Haven't touched COBOL for decades but it's hard to believe that anyone is even hiring COBOL programmers these days nevermind the stated average salary of $70k.

I'd happily take a COBOL job for $250k + benefits and a 3% annual raise. That's hardly a crazy salary either. It's still a substantial discount over what a lot of technology companies pay, and likely inline with what most mid-level managers at banks and insurance companies earn already.

But COBOL jobs don't pay anywhere near that kind of coin, and they likely never will in my lifetime. The systems in place are solid enough that they can survive the resolving door of shitty, underpaid contractors who are hired to work on them. Nothing every improves, but it also never gets worse.


I got hired as a COBOL dev just recently, in a low cost of living area, fresh out of college, for 55k. Salary will certainly go up. I see average in my state as 70-90k/year with some experience.

I agree cobol dev's salary aren't absurd, it is slightly below other dev positions. There is an opportunity for lots of money, but it comes with immense experience and understanding of specific business logic. Overall, it's not bad pay for having a pretty easy and consistent workflow. And no fads to deal with.
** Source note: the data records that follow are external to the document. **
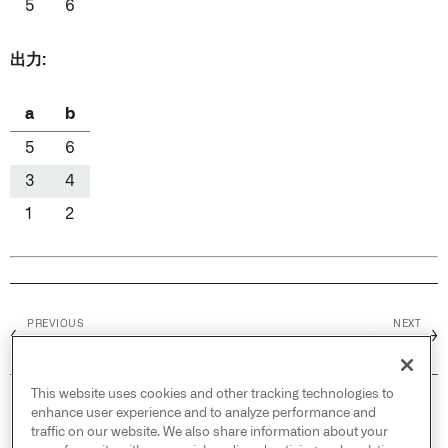
5
6
出力:
a
b
5
6
3
4
1
2
PREVIOUS
NEXT
←
→
セミジョイン
テキストブロック
This website uses cookies and other tracking technologies to
© 2026 Palantir Technologies Inc. All rights
enhance user experience and to analyze performance and
reserved.
traffic on our website. We also share information about your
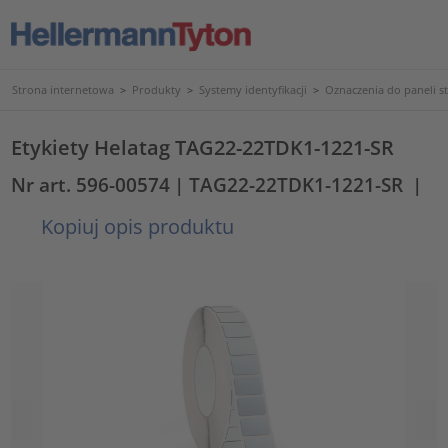
Strona internetowa
>
Produkty
>
Systemy identyfikacji
>
Oznaczenia do paneli s
Etykiety Helatag TAG22-22TDK1-1221-SR
Nr art. 596-00574
| TAG22-22TDK1-1221-SR
|
Kopiuj opis produktu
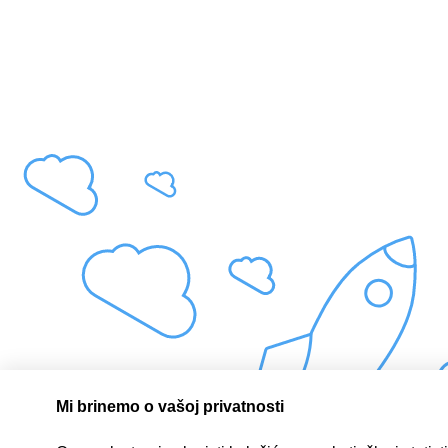
Mi brinemo o vašoj privatnosti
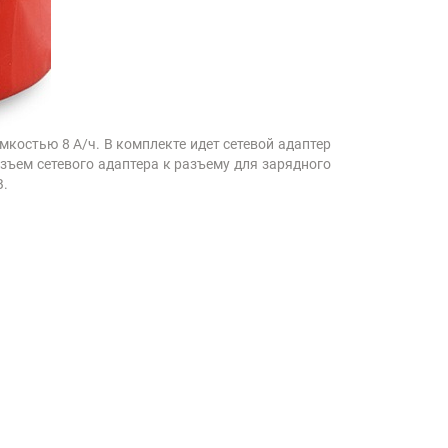
костью 8 А/ч. В комплекте идет сетевой адаптер
зъем сетевого адаптера к разъему для зарядного
В.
I made a decent salary as a COBOL developer (more like maintainer since nothing new was written). I was a first-year graduate making $80k+ in a Midwestern town. Senior salaries are probably hard to come by, I imagine, though...

Indeed so. The highest-paid devs I personally know earn their living working with old COBOL code. It's highly paid simply because there aren't that many expert COBOL programmers around anymore.
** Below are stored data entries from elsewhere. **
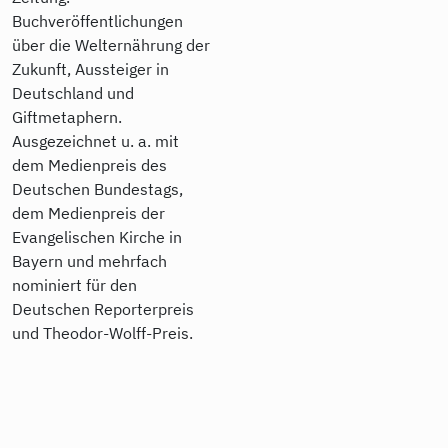
Buchveröffentlichungen
über die Welternährung der
Zukunft, Aussteiger in
Deutschland und
Giftmetaphern.
Ausgezeichnet u. a. mit
dem Medienpreis des
Deutschen Bundestags,
dem Medienpreis der
Evangelischen Kirche in
Bayern und mehrfach
nominiert für den
Deutschen Reporterpreis
und Theodor-Wolff-Preis.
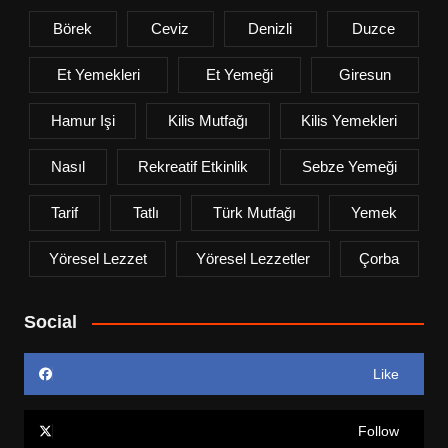
Börek
Ceviz
Denizli
Duzce
Et Yemekleri
Et Yemeği
Giresun
Hamur Işi
Kilis Mutfağı
Kilis Yemekleri
Nasıl
Rekreatif Etkinlik
Sebze Yemeği
Tarif
Tatlı
Türk Mutfağı
Yemek
Yöresel Lezzet
Yöresel Lezzetler
Çorba
Social
Like
Follow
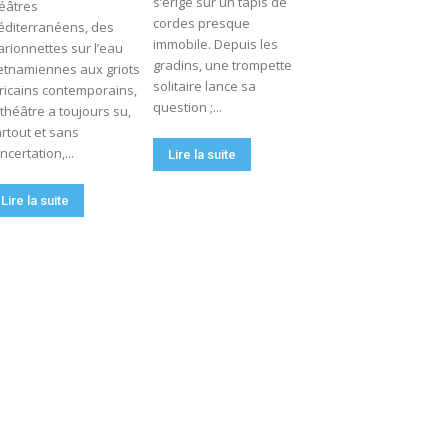
s’érige sur un tapis de
éâtres
cordes presque
diterranéens, des
immobile. Depuis les
rionnettes sur l’eau
gradins, une trompette
etnamiennes aux griots
solitaire lance sa
ricains contemporains,
question ;...
 théâtre a toujours su,
rtout et sans
ncertation,...
Lire la suite
Lire la suite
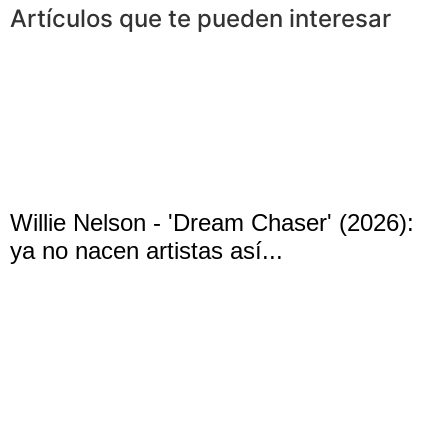
Artículos que te pueden interesar
Willie Nelson - 'Dream Chaser' (2026):
ya no nacen artistas así...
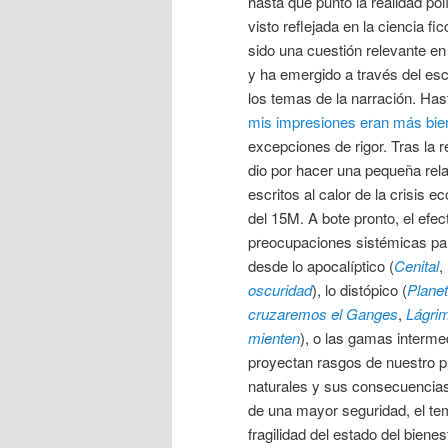
hasta qué punto la realidad polí
visto reflejada en la ciencia fi
sido una cuestión relevante en
y ha emergido a través del esc
los temas de la narración. Ha
mis impresiones eran más bie
excepciones de rigor. Tras la 
dio por hacer una pequeña rela
escritos al calor de la crisis 
del 15M. A bote pronto, el efec
preocupaciones sistémicas pa
desde lo apocalíptico (
Cenital
,
oscuridad
), lo distópico (
Plane
cruzaremos el Ganges
,
Lágrim
mienten
), o las gamas interme
proyectan rasgos de nuestro p
naturales y sus consecuencias
de una mayor seguridad, el te
fragilidad del estado del bienes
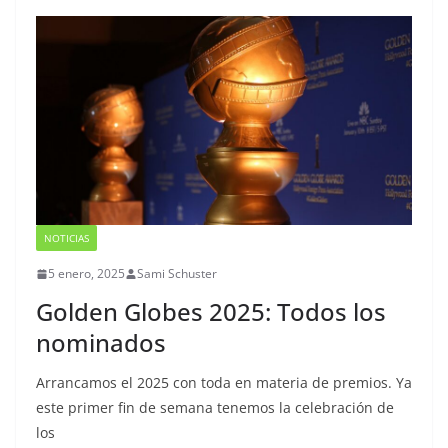
NOTICIAS
5 enero, 2025
Sami Schuster
Golden Globes 2025: Todos los
nominados
Arrancamos el 2025 con toda en materia de premios. Ya
este primer fin de semana tenemos la celebración de
los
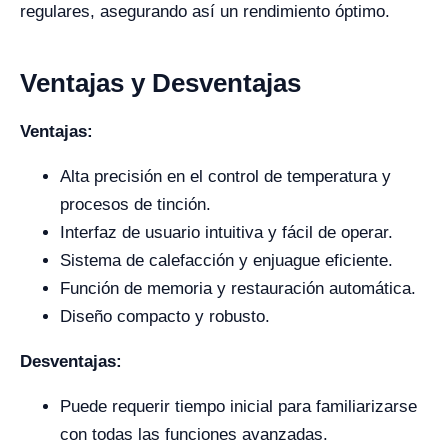
regulares, asegurando así un rendimiento óptimo.
Ventajas y Desventajas
Ventajas:
Alta precisión en el control de temperatura y
procesos de tinción.
Interfaz de usuario intuitiva y fácil de operar.
Sistema de calefacción y enjuague eficiente.
Función de memoria y restauración automática.
Diseño compacto y robusto.
Desventajas:
Puede requerir tiempo inicial para familiarizarse
con todas las funciones avanzadas.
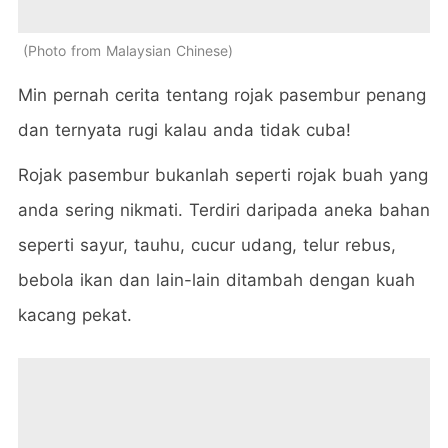
Photo from Malaysian Chinese
Min pernah cerita tentang rojak pasembur penang
dan ternyata rugi kalau anda tidak cuba!
Rojak pasembur bukanlah seperti rojak buah yang
anda sering nikmati. Terdiri daripada aneka bahan
seperti sayur, tauhu, cucur udang, telur rebus,
bebola ikan dan lain-lain ditambah dengan kuah
kacang pekat.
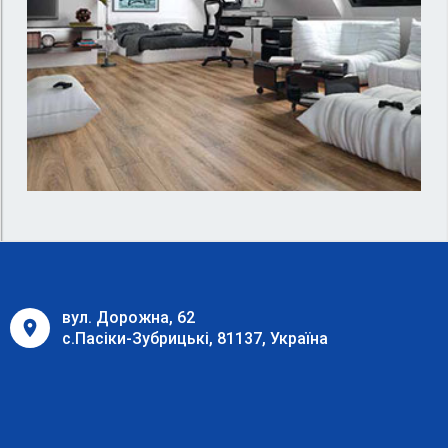
вул. Дорожна, 62
с.Пасіки-Зубрицькі, 81137, Україна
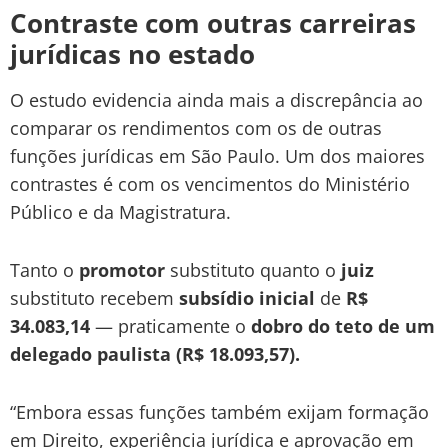
Contraste com outras carreiras
jurídicas no estado
O estudo evidencia ainda mais a discrepância ao
comparar os rendimentos com os de outras
funções jurídicas em São Paulo. Um dos maiores
contrastes é com os vencimentos do Ministério
Público e da Magistratura.
Tanto o
promotor
substituto quanto o
juiz
substituto recebem
subsídio
inicial
de
R$
34.083,14
— praticamente o
dobro
do teto de um
delegado paulista (R$ 18.093,57).
“Embora essas funções também exijam formação
em Direito, experiência jurídica e aprovação em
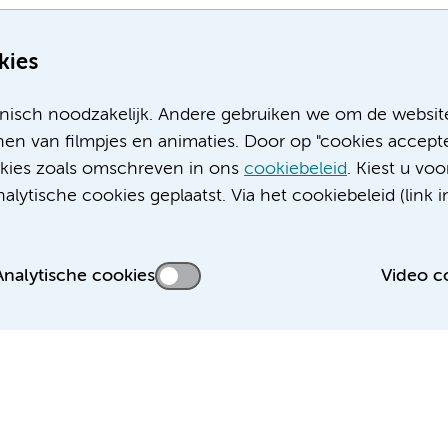
kies
nisch noodzakelijk. Andere gebruiken we om de websit
en van filmpjes en animaties. Door op "cookies accepte
ookies zoals omschreven in ons
cookiebeleid
. Kiest u voo
Meer Amsterdam UMC websites:
lytische cookies geplaatst. Via het cookiebeleid (link i
Werken bij Amsterdam UMC
Over Amsterdam UMC
Nieuws
Analytische cookies
Video c
Research
Educatie locatie AMC
Educatie locatie VUmc
 privacyverklaring
Cookieverklaring
Disclaimer
Colofon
In a prior job I had, we developed enterprise software aimed at large corporations. We had to support several old mainframes that don't actually exist anymore outside of museums -- but these companies ran emulators of the mainframes solely to continue to use the software they'd been using for decades. Nobody at those companies even has the source for that software, let alone know how it really works. It just works and they can't justify the expense of reworking their entire system just to get rid of it.


I'm not sure I agree with your point about COBOL developers, though I do agree with your larger point about C. The reason that COBOL developers get big bucks today is because so few of them remain. During the late-80s and the '90s, there were massive layoffs that decimated the COBOL job market. The developers earning big bucks today doing COBOL doing today are the ones that survived those layoffs, not your "typical" COBOL developer. I would wager that the median COBOL developer either transitioned into management, out of the industry or is working in a completely different language today.

I'd actually love to work with COBOL professionally, my problem is that COBOL jobs still pay a substantially low amount of money compared to jobs using modern stacks.

For something so "critical" you'd think the base salaries would start at $250k/year; but I guess we aren't at that level of desperation yet.